Dr. Charles Rudin of the Johns Hopkins Kimmel Cancer Center, who worked on the studies, said the Hedgehog signaling pathway appears to play a role in lots of cancers, but it seems to be particularly important in medulloblastoma and basal cell carcinoma, the most common type of skin cancer.
"We know that both of these cancer types have mutations in Hedgehog pathway genes, and our results with Hedgehog inhibitors could be the starting point for developing a new type of therapy for these intractable cancers," he said.
In most patients, basal cell skin cancer is easily treated with surgery. But in a rare few, it spreads.
"There are very, very rare cases where the disease can metastasize or become so advanced where you can't remove it anymore. Those are the people who were treated," said Dr. Josina Reddy, a Genentech researcher who worked on the study, said in a telephone interview.
The researchers tried the drug in 33 patients, and more than half responded. Out of 18 patients whose cancer had spread to their organs, 15 saw their tumors shrink by 30 percent.

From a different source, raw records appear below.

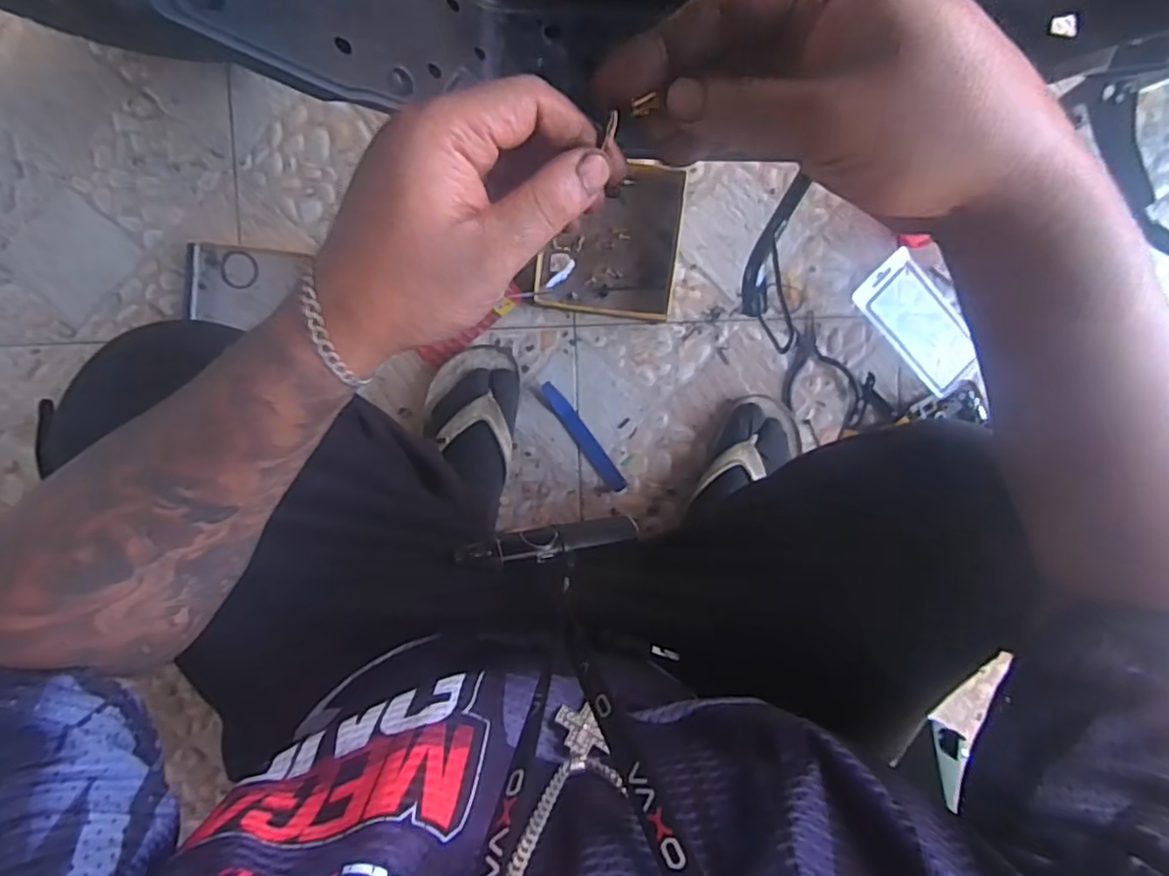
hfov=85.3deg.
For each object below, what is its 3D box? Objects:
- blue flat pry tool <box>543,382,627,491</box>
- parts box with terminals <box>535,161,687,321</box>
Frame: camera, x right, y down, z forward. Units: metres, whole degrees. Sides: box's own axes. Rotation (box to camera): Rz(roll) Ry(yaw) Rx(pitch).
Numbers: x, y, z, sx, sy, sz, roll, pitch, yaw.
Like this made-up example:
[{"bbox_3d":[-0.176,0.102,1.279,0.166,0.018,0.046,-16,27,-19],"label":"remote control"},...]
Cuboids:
[{"bbox_3d":[-0.001,-0.001,0.788,0.021,0.011,0.158,-34,93,2],"label":"blue flat pry tool"},{"bbox_3d":[0.030,-0.236,0.758,0.158,0.044,0.169,8,97,1],"label":"parts box with terminals"}]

Rudin said the response lasted for an average of nine months, and some patients have continued to benefit for close nearly two years.
In a 26-year-old patient with brain cancer, the drug shrank tumors throughout his body within weeks. "It was quite dramatic," said Rudin, but it was short lived.
Within two months, the tumors came back. Experiments showed tumors had developed a mutation that blocked the drug's action.
Dr. Andrzej Dlugosz of the University of Michigan, who wrote a commentary in the New England Journal of Medicine, said the studies raise hope for a new class of cancer drugs.
And he said the mutation issue is not a deal breaker.
"It certainly raises concerns regarding how able the cells are to develop mutations, but hopefully, there will be a way around it."